Just to elaborate a bit, as I am the poster who said that, to me, people who say “Fathah Christmas” are the ones who have nurseries and eat “suppah”.
It was a light-hearted comment, in no way intended to denigrate people who meet that description. What I was trying to convey was that saying FC not Santa was very removed from my own experience growing up in a lower middle class home in Scotland. (Protestant, by the way- I don’t buy the Catholic/Protestant distinction suggested up thread).
What I didn’t mention in my lighthearted comment was that as I child I devoured every Enid Blyton book going, watched Mary Poppins and the Sound of Music hundreds of times and worshipped Julie Andrews (still do!). The “nursery and suppah” culture where children talked about “Fathah Christmas” was not at all negative to me, just very different. It occupied a sort of fantasy land from books and TV. (As were Grange Hill and Corrie- it wasn’t only the posh English who seemed foreign!)

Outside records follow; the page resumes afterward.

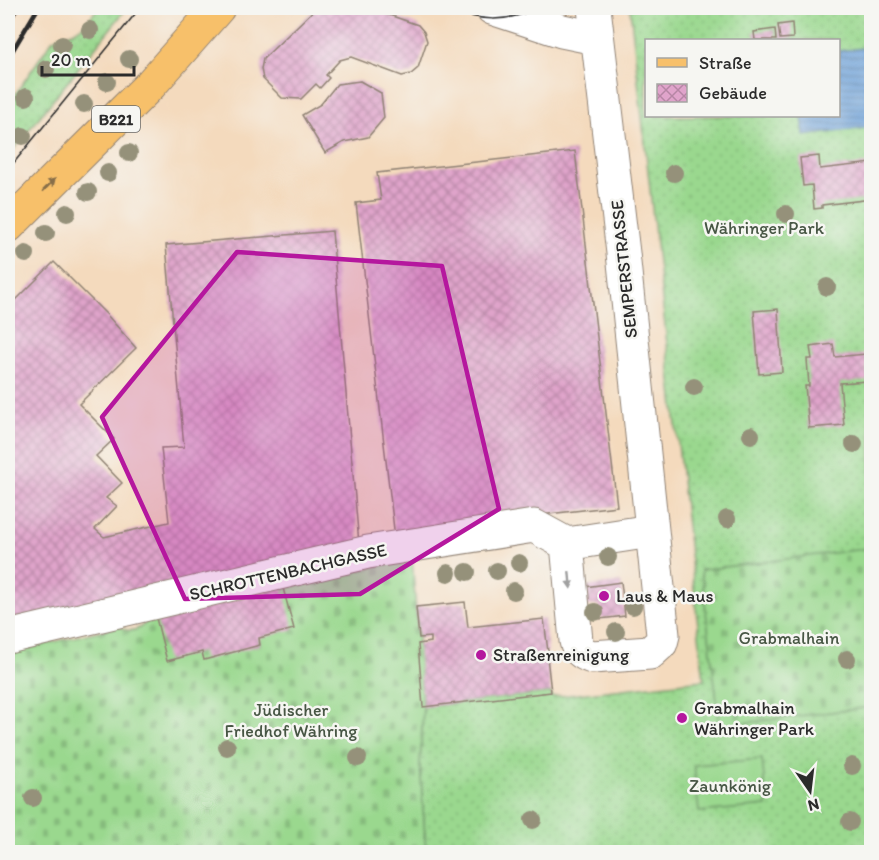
<svg xmlns="http://www.w3.org/2000/svg" width="879" height="860" viewBox="0 0 879 860" font-family="Itim,sans-serif">
<style>
.grass{fill:url(#grass-dots);stroke:#62825c;stroke-width:1.5;fill-rule:evenodd}
.cemetery{fill:url(#cemetery-stones);stroke:#62825c;stroke-width:1.5}
.garden{fill:#9ad88e;stroke:#62825c;stroke-width:1.5}
.water{fill:url(#water-rules);stroke:#4c6682;stroke-width:1.5}
.building{fill:url(#building-cross-hatch)}
.lines{fill:none;stroke-linecap:round;stroke-linejoin:round}
.minor-casing{stroke:#908274;stroke-width:35}
.primary-casing{stroke:#908274;stroke-width:35}
.minor{stroke:#fff;stroke-width:33}
.primary{stroke:#f7c06b;stroke-width:33}
.tram{stroke:#2b2b2b;stroke-width:1.5}
.rail{stroke:#2b2b2b;stroke-width:4.5}
.tree{fill:#95917a}
.oneway{fill:#876e48}
.oneway2{fill:#a0a0a0}
.marked{fill:#b5179e;fill-opacity:0.2;stroke:#b5179e;stroke-width:4.5;stroke-linejoin:round}
.poi-dot{fill:#b5179e;stroke:#f6f6f2;stroke-width:2}
.labels{text-anchor:middle;dominant-baseline:central;stroke-width:5;stroke-linejoin:round;paint-order:stroke}
.shield{fill:#f6f6f2;stroke:#686867;stroke-width:1.5}
.shield-label{font-size:16px;font-weight:bold;fill:#2b2b2b}
.park-label{font-size:18px;fill:#475644;stroke:#f6f6f2}
.street-label{font-size:18px;fill:#2b2b2b;stroke:#f6f6f2}
.poi-label{font-size:18px;fill:#2b2b2b;stroke:#f6f6f2;text-anchor:start}
</style>
<defs>
<pattern id="grass-dots" width="8" height="8" patternUnits="userSpaceOnUse" patternTransform="scale(1.5)"><rect width="8" height="8" fill="#9ad88e"/><path d="M2 2h.1M6 6h.1" fill="none" stroke="#85ba7b" stroke-width="1.8" stroke-linecap="round"/></pattern>
<pattern id="cemetery-stones" width="16" height="16" patternUnits="userSpaceOnUse" patternTransform="scale(1.5)"><rect width="16" height="16" fill="#9ad88e"/><path d="M2 7V4a2 2 0 0 1 4 0v3zM10 15v-3a2 2 0 0 1 4 0v3z" fill="#85ba7b"/></pattern>
<pattern id="water-rules" width="6" height="5" patternUnits="userSpaceOnUse" patternTransform="scale(1.5)"><rect width="6" height="5" fill="#6da0d8"/><path d="M0 2.5h6" fill="none" stroke="#5a83af"/></pattern>
<pattern id="building-cross-hatch" width="8" height="8" patternUnits="userSpaceOnUse" patternTransform="scale(1.5)"><rect width="8" height="8" fill="#e0a4cb"/><path d="M0 0l8 8M0 8l8-8" fill="none" stroke="#b686a5"/></pattern>
</defs>
<rect width="100%" height="100%" fill="#f6f6f2"/>
<filter id="ink" filterUnits="userSpaceOnUse"><feTurbulence type="fractalNoise" baseFrequency=".0167" numOctaves="2"/><feDisplacementMap in="SourceGraphic" scale="12" xChannelSelector="R" yChannelSelector="G"/><feConvolveMatrix kernelMatrix="1 2 1 2 8 2 1 2 1" color-interpolation-filters="sRGB"/></filter>
<filter id="wash" filterUnits="userSpaceOnUse"><feTurbulence type="fractalNoise" baseFrequency=".008" numOctaves="4" result="noise"/><feDisplacementMap in="SourceGraphic" scale="24" xChannelSelector="R" yChannelSelector="G"/><feGaussianBlur stdDeviation="1.35" result="paint"/><feColorMatrix in="noise" values="0 0 0 0 0 0 0 0 0 0 0 0 0 0 0 0 0 1.4 0 .05"/><feComposite in="paint" operator="in"/></filter>
<g filter="url(#wash)">
<rect width="100%" height="100%" fill="#f4dabd"/>
<path class="grass" d="M98,8H127L8,156V105L53,39L73,32L85,24Z
M630,8H871V852H426L420,764L423,707L551,692L552,697L704,680ZM646,40H838V116H646Z"/>
<path class="cemetery" d="M871,548V707L720,726L701,570Z
M412,558L423,707L420,764L426,852H8V653L119,626C130,634 140,630 148,620Z"/>
<path class="garden" d="M762,759L767,806L699,812L694,765Z"/>
<path class="water" d="M871,47V127L804,136L802,116H838L839,51Z"/>
<g id="blocks">
<path class="building" d="M316,8H369L418,25L424,32L427,41L418,68L411,74L402,76L351,57L340,60L326,75L329,78L320,88L316,84L301,99L282,98L263,79L261,69L263,59Z
M792,23L793,38L780,39L778,25Z
M775,29L776,40H755L754,32Z
M360,81L381,93L384,118L368,137L344,142L325,153L302,115L321,104L337,84Z
M575,151L617,506L497,520L395,538L356,203L381,200L377,173Z
M819,156L820,169L872,163V199L822,205V208L814,209L812,185L803,186L800,158Z
M332,231L359,544L8,626V308L54,262L107,315L136,348L79,404L114,439L96,456L122,483L106,498L117,506L95,529L104,537L169,522L161,448L184,447L166,245Z
M778,309L782,372L759,374L754,311Z
M833,344L835,357L866,354L868,381L840,383L844,425L809,428L805,386H809L807,359H812L810,347Z
M621,582L625,616L600,619L598,605L587,606L585,587Z
M283,588L294,629L259,638L260,645L204,660L202,652L167,661L156,618Z
M465,602L468,627L544,619L548,652L543,653V657H547L551,692L423,707L418,644L431,642V637L419,638L416,607Z"/>
</g>
</g>
<g filter="url(#ink)">
<use href="#blocks" fill-opacity="0" stroke="#908274" stroke-width="1.5"/>
<g class="lines">
<g class="minor-casing">
<path id="minor" d="M492,8L562,31L596,38
M594,8L623,253L663,635L661,643L650,653L592,657C583,654 578,651 576,641L567,544L651,531
M8,637L368,552L534,526L567,544"/>
</g>
<g class="primary-casing">
<path id="primary" d="M8,226L151,84L218,8"/>
</g>
<use href="#minor" class="minor"/>
<use href="#primary" class="primary"/>
<path class="tram" d="M448,8C479,22 507,23 537,8
M8,170L140,8"/>
<path class="rail" d="M8,24L17,8
M8,58L38,8"/>
</g>
<g class="tree">
<circle cx="90" cy="30" r="9"/>
<circle cx="62" cy="45" r="9"/>
<circle cx="129" cy="59" r="9"/>
<circle cx="46" cy="69" r="9"/>
<circle cx="107" cy="82" r="9"/>
<circle cx="26" cy="97" r="9"/>
<circle cx="84" cy="104" r="9"/>
<circle cx="23" cy="136" r="9"/>
<circle cx="129" cy="153" r="9"/>
<circle cx="108" cy="173" r="9"/>
<circle cx="674" cy="173" r="9"/>
<circle cx="88" cy="192" r="9"/>
<circle cx="67" cy="213" r="9"/>
<circle cx="786" cy="214" r="9"/>
<circle cx="46" cy="233" r="9"/>
<circle cx="26" cy="254" r="9"/>
<circle cx="827" cy="287" r="9"/>
<circle cx="694" cy="387" r="9"/>
<circle cx="751" cy="435" r="9"/>
<circle cx="854" cy="444" r="9"/>
<circle cx="727" cy="519" r="9"/>
<circle cx="608" cy="557" r="9"/>
<circle cx="519" cy="563" r="9"/>
<circle cx="497" cy="571" r="9"/>
<circle cx="467" cy="572" r="9"/>
<circle cx="448" cy="573" r="9"/>
<circle cx="514" cy="591" r="9"/>
<circle cx="633" cy="606" r="9"/>
<circle cx="595" cy="612" r="9"/>
<circle cx="616" cy="632" r="9"/>
<circle cx="847" cy="659" r="9"/>
<circle cx="227" cy="747" r="9"/>
<circle cx="358" cy="758" r="9"/>
<circle cx="852" cy="766" r="9"/>
<circle cx="33" cy="798" r="9"/>
<circle cx="533" cy="820" r="9"/>
<circle cx="850" cy="822" r="9"/>
</g>
<defs><path id="oneway-solid" d="M-6-.8H1V-3.2L6.5 0L1 3.2V.8H-6Z" transform="scale(1.5)"/></defs>
<use class="oneway" href="#oneway-solid" transform="translate(49 185) rotate(-45)"/>
<use class="oneway2" href="#oneway-solid" transform="translate(570 580) rotate(85)"/>
</g>
<path class="marked" d="M237,252L442,266L499,509L360,594L185,599L102,417Z"/>
<g class="poi-dot">
<circle cx="604" cy="596" r="6"/>
<circle cx="481" cy="655" r="6"/>
<circle cx="682" cy="718" r="6"/>
</g>
<g class="labels">
<rect class="shield" x="92" y="106" width="48" height="26" rx="4.5"/>
<g class="shield-label">
<text x="116" y="119">B221</text>
</g>
<g class="park-label">
<text x="764" y="228">Währinger Park</text>
<text x="789" y="638">Grabmalhain</text>
<text x="291" y="710">Jüdischer<tspan x="291" dy="21">Friedhof Währing</tspan></text>
<text x="730" y="786">Zaunkönig</text>
</g>
<g class="street-label">
<text transform="translate(624 269) rotate(-96)">SEMPERSTRASSE</text>
<text transform="translate(288 572) rotate(-13)">SCHROTTENBACHGASSE</text>
</g>
<g class="poi-label">
<text x="616" y="596">Laus &amp; Maus</text>
<text x="493" y="655">Straßenreinigung</text>
<text x="694" y="708">Grabmalhain<tspan x="694" dy="21">Währinger Park</tspan></text>
</g>
</g>
<rect width="879" height="860" fill="none" stroke="#f6f6f2" stroke-width="30"/>
<rect x="645" y="39" width="195" height="78" fill="#f6f6f2" stroke="#a5a5a2" stroke-width="1.5"/>
<rect x="657" y="58" width="30" height="9" fill="#f7c06b" stroke="#a5a5a2" stroke-width="1.5"/>
<text x="699" y="69" font-size="18" fill="#2b2b2b">Straße</text>
<rect x="657" y="84" width="30" height="18" fill="url(#building-cross-hatch)" stroke="#a5a5a2" stroke-width="1.5"/>
<text x="699" y="99" font-size="18" fill="#2b2b2b">Gebäude</text>
<g transform="translate(810 791) rotate(166)" stroke="#f6f6f2" stroke-width="4.5" paint-order="stroke">
<path d="M0-4.5L10 22L0 15L-10 22Z" fill="#2b2b2b"/>
<text y="-9" font-size="16" font-weight="bold" text-anchor="middle" fill="#2b2b2b">N</text>
</g>
<path d="M42 66v9h92v-9" fill="none" stroke="#2b2b2b" stroke-width="3"/>
<text x="51" y="66" font-size="18" fill="#2b2b2b" stroke="#f6f6f2" stroke-width="4.5" paint-order="stroke">20 m</text>
</svg>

As I think I mentioned in another post, my husband was brought up to say Father Christmas and my MIL (West Country born and bred but upper middle class) definitely found my “Santa” to be a marker of lack of refinement. What is funny is that MIL and my own late Mum are quite similar in their world views, but “Santa” carried no such connotation for my own mother. (She had plenty of other class markers to look down upon instead, for example her abhorrence of the Scottish habit of saying “juice” to mean all cold drinks including fizzy ones). So I could sort of see where she was coming from when she told my DS that “we say Fathah Christmas”. I corrected it to “Granny calls Santa Father Christmas” and we are all happy now (DH couldn’t care less and it’s actually quite sweet to see him correct himself to Santa when he starts to say FC out of habit).
Finally, going back to the OP, I do actually agree with the notion that many kids in England have picked up Santa because of American culture (not recently though, it’s been going on for decades!). What rankled for so many people was OP’s seeming complete ignorance of the fact that “Santa” was the name used almost exclusively in huge areas of the U.K., dating back to from before American culture really took hold.
If it had just said “I know Santa is traditional elsewhere in the U.K. but where DH and I grew up most kids said “Father Christmas” that seems to be dying out now I think that more and more people are saying “Santa”. I wonder why that is- could it be American culture?” then things might not have kicked off so spectacularly.